Requirement ▸
Rewrite the lines from the line with "Log time off the clock below, e.g. 4.09" to the line with "It says h=7 m=6", both included, as a JSON list of strings with one string per line and no blank lines.

Material for this task ▸
○ ○ ○ ○ ○ ○ ○

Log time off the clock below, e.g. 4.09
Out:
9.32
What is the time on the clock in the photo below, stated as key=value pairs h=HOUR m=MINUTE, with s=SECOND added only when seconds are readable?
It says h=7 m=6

○ ○ ○ ○ ○ ○ ○

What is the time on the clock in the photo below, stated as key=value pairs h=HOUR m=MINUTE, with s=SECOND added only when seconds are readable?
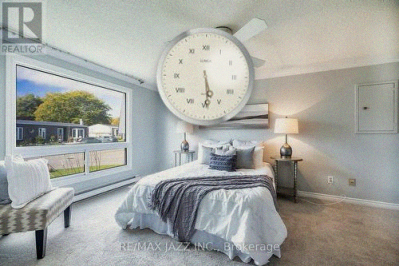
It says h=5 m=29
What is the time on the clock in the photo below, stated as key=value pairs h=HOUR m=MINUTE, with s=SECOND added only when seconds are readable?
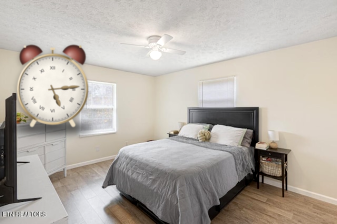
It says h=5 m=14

○ ○ ○ ○ ○ ○ ○

Final result ▸
[
  "Log time off the clock below, e.g. 4.09",
  "Out:",
  "9.32",
  "What is the time on the clock in the photo below, stated as key=value pairs h=HOUR m=MINUTE, with s=SECOND added only when seconds are readable?",
  "It says h=7 m=6"
]